Utah Is Giving Dr. AI the Power to Renew Drug Prescriptions
TL;DR
Utah has passed legislation allowing AI systems to independently renew prescriptions for certain medications, without a doctor making an individual-case decision.
Key Points
- The law applies to routine renewals for stable patients, not initial prescriptions or new diagnoses.
- Physicians remain formally liable, but the actual decision is made by an algorithm – a first in the US healthcare system.
- Utah becomes one of the first US states to explicitly grant AI clinical decision-making authority.
Nauti's Take
The idea sounds reasonable – routine renewals for stable patients are often pure bureaucracy, and AI can handle that more efficiently than an overworked physician. But 'the doctor remains responsible' for a decision they did not actually make is a legal and ethical fig leaf.

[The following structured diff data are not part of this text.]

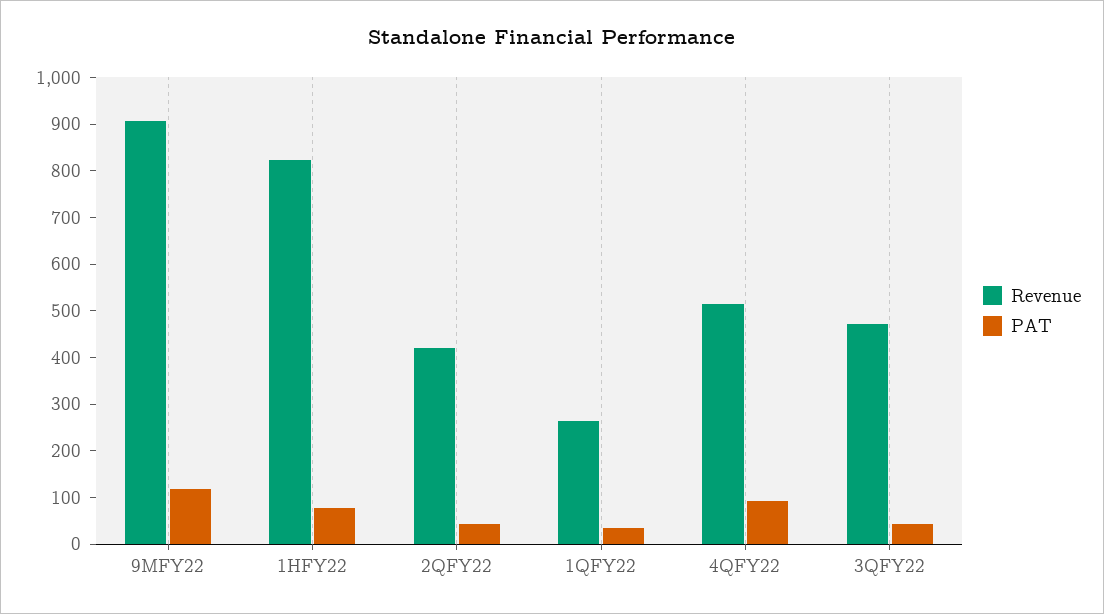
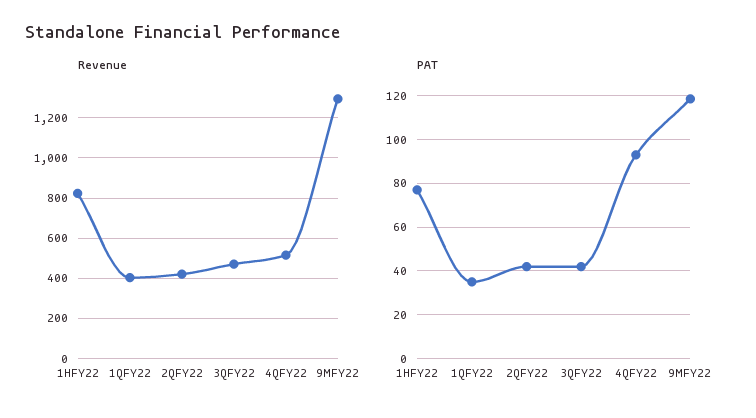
Revenue, 9MFY22: 900 -> 1300
Revenue, 1QFY22: 260 -> 400

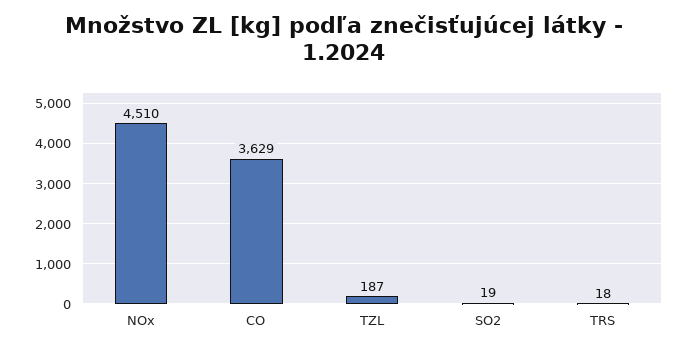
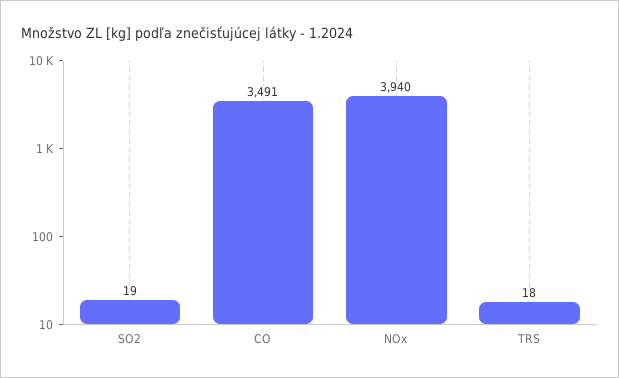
NOx: 4510 -> 3940
CO: 3629 -> 3491
TZL: 187 -> none

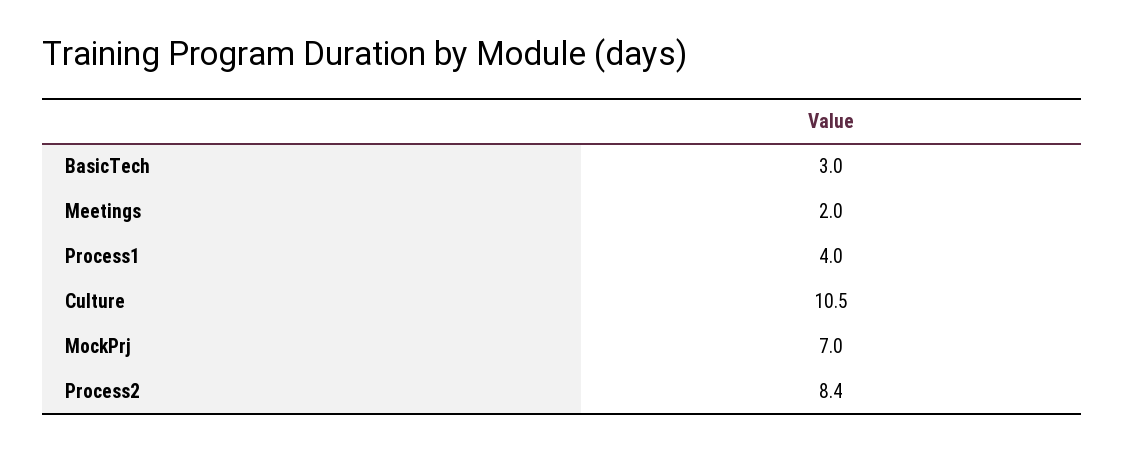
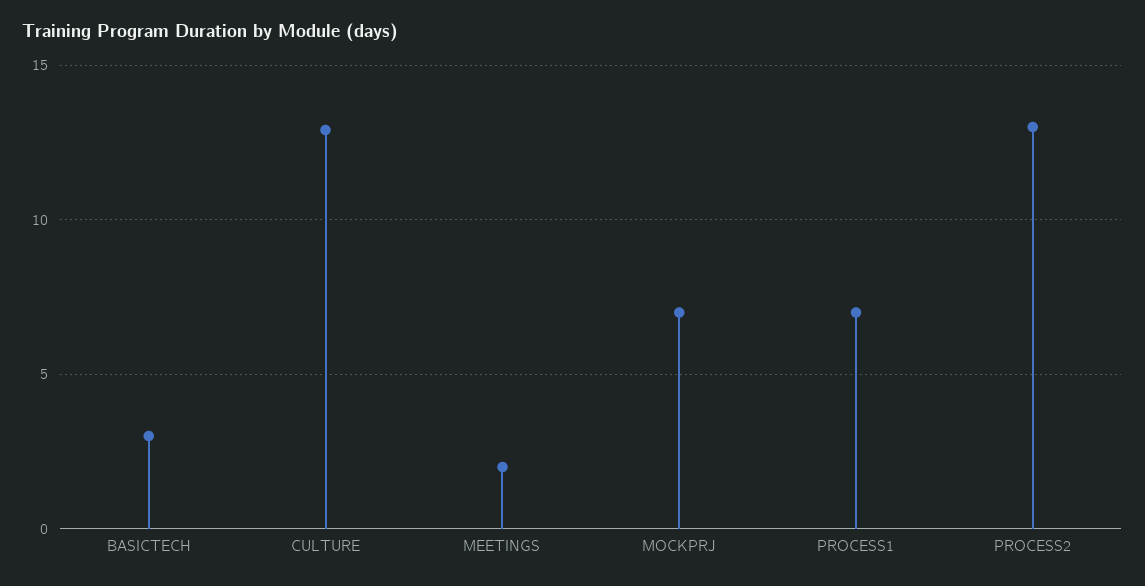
Process1: 4 -> 7
Culture: 10.5 -> 13
Process2: 8.4 -> 13

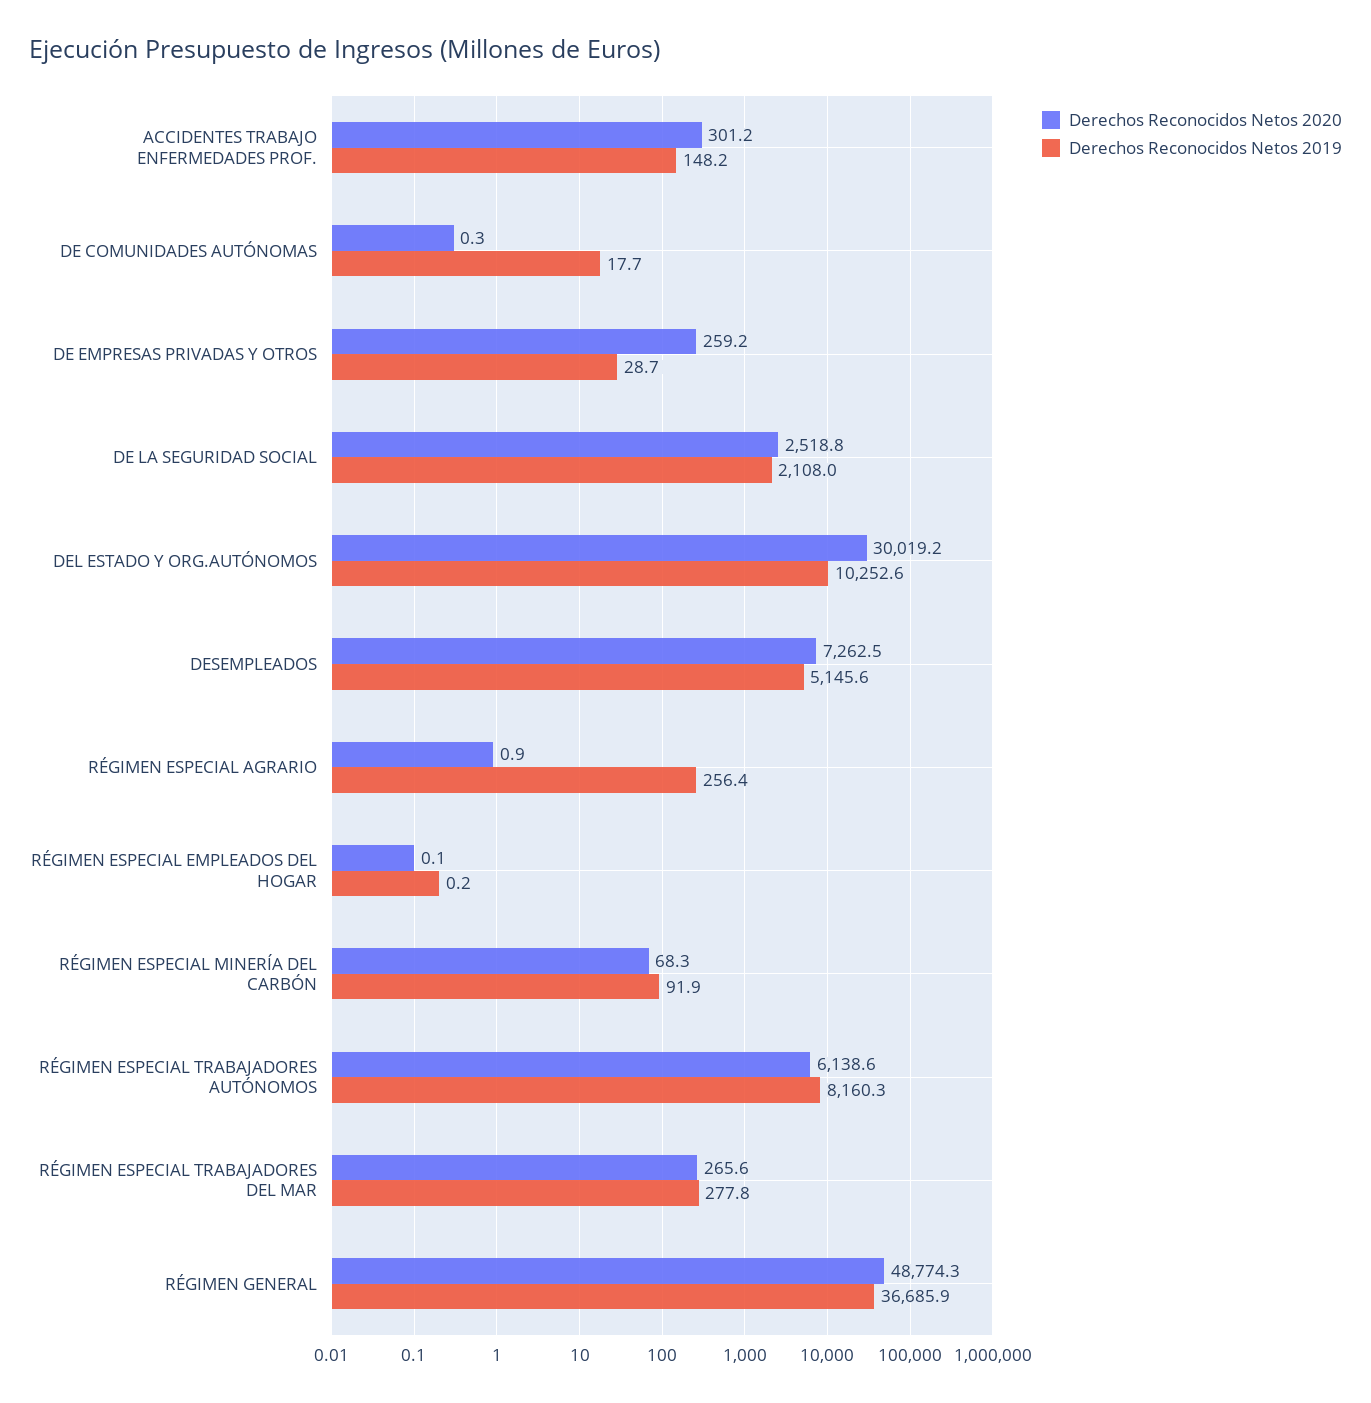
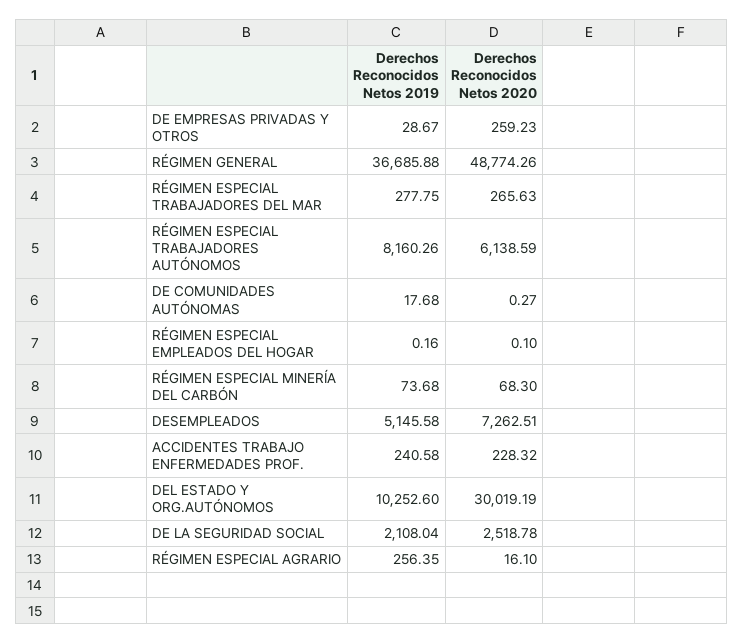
Derechos Reconocidos Netos 2020, ACCIDENTES TRABAJO ENFERMEDADES PROF.: 301.2 -> 228.32
Derechos Reconocidos Netos 2019, ACCIDENTES TRABAJO ENFERMEDADES PROF.: 148.2 -> 240.58
Derechos Reconocidos Netos 2020, RÉGIMEN ESPECIAL AGRARIO: 0.9 -> 16.1
Derechos Reconocidos Netos 2019, RÉGIMEN ESPECIAL MINERÍA DEL CARBÓN: 91.9 -> 73.68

Utah is experimenting here with real patients while leaving the liability question unanswered. That is either bold or reckless, depending on how it plays out.
Context
For the first time, a US state is formally granting AI a clinically relevant decision-making role – not just an assistive one. This sets a precedent: if Utah gets away with it, other states will follow. The real question is liability: who is responsible if an AI-renewed prescription causes harm – the doctor, the vendor, the state?
This law does not answer that, and that is precisely the problem.